• _Complete the following_:
a. Please reproduce the text on the TXRX bug starting at "The most I can" and ending at "will do it.", renaming "mgmtbus" as "management bus" throughout.
b. According to the text on the TXRX bug, why does the TXRX reset the system if it hasn't crashed?
[Reading passage — start]
The most I can tell you is that what's happening is that there is
a bug in the TXRX code whereby it is causing the kernel to take a page
fault during an interrupt.  The page fault is caused by the TXRX
putting a bogus value into the mgmtbus which the SSC needs to interpret
as an address, but which can't be.  Most likely NULL in most of these
cases, but any bogus address will do it.

As far as I can tell, there is a fix in 4.0.2.7 for the majority of
these but there is precious little that can be done on the SSC side due
to the design of the mgmtbus code.  It is a shared memory queueing
system with little or no error handling where packets are processed
like any normal networking device from the perspective of being
interrupt driven and so forth.

When this happens, the mgmtbus is dead, it is unrecoverable.  It's
possible that various hacks could be introduced to keep the kernel up a
little longer, but no error messages or data can be transmitted from
the TXRX to the SCC for logging or anything like that.  So there would
be little point in keeping the kernel up.  If the TXRX hasn't crashed
due to its bug, it soon will reset the system because it times out
trying to ping the SSC.
[Reading passage — finish]
[Excerpted data — start]
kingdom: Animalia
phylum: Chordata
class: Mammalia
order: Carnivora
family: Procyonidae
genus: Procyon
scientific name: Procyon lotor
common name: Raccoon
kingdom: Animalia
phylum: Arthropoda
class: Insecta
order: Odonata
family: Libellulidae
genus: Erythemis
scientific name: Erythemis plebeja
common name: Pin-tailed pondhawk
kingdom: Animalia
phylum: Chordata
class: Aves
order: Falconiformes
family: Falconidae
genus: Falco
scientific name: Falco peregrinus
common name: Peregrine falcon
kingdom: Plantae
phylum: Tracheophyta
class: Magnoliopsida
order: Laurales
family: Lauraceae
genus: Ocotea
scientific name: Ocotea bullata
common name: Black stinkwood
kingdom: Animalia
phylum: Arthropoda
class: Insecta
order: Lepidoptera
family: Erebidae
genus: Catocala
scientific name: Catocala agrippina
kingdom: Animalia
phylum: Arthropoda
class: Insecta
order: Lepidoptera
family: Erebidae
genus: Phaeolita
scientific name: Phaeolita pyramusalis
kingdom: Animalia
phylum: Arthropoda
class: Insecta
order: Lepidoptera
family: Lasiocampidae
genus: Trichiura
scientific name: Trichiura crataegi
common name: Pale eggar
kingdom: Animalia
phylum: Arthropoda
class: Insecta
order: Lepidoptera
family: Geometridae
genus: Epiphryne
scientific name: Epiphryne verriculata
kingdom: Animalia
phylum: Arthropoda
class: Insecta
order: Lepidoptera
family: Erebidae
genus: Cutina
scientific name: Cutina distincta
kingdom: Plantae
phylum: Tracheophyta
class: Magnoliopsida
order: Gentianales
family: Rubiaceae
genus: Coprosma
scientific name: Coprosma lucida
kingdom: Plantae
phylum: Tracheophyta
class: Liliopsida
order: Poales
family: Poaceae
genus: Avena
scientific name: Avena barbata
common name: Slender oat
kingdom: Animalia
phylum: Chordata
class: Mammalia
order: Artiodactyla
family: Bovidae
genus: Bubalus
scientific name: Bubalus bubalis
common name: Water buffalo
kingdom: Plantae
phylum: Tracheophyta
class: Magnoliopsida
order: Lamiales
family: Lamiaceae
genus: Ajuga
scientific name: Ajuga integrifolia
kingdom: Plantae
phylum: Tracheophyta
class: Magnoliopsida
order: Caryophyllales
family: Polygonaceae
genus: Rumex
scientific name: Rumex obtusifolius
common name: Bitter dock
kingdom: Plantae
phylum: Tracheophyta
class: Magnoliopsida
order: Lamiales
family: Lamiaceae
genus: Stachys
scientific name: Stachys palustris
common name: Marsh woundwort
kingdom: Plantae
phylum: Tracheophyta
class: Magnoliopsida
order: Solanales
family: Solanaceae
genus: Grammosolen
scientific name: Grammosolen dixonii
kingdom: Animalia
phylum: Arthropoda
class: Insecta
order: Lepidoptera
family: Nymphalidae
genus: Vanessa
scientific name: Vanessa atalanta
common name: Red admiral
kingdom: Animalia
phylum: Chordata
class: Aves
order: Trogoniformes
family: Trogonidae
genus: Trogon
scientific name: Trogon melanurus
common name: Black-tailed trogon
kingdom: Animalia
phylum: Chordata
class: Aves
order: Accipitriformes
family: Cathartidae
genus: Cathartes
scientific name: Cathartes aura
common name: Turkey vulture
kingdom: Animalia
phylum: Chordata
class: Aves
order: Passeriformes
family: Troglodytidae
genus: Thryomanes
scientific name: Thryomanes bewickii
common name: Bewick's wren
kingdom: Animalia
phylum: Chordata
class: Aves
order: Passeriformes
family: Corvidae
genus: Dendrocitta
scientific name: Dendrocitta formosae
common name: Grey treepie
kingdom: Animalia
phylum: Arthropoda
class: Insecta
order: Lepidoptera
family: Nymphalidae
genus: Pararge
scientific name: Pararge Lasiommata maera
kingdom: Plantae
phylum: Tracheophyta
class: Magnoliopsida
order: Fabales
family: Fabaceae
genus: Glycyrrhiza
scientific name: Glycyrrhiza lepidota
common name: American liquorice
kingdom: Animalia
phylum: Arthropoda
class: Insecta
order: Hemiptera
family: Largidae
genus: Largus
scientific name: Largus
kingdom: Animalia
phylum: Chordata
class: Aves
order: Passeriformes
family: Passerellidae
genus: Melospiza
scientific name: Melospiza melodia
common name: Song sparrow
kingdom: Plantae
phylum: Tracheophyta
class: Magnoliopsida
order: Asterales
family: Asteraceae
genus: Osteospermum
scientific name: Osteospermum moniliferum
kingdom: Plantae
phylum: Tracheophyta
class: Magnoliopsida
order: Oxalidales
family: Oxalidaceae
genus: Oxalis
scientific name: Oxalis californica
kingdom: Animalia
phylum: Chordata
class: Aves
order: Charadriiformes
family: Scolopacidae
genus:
[Excerpted data — finish]
• _Problem solutions_:
a.
The most I can tell you is that what's happening is that there is
a bug in the TXRX code whereby it is causing the kernel to take a page
fault during an interrupt.  The page fault is caused by the TXRX
putting a bogus value into the management bus which the SSC needs to interpret
as an address, but which can't be.  Most likely NULL in most of these
cases, but any bogus address will do it.

b. It times out trying to ping the SSC.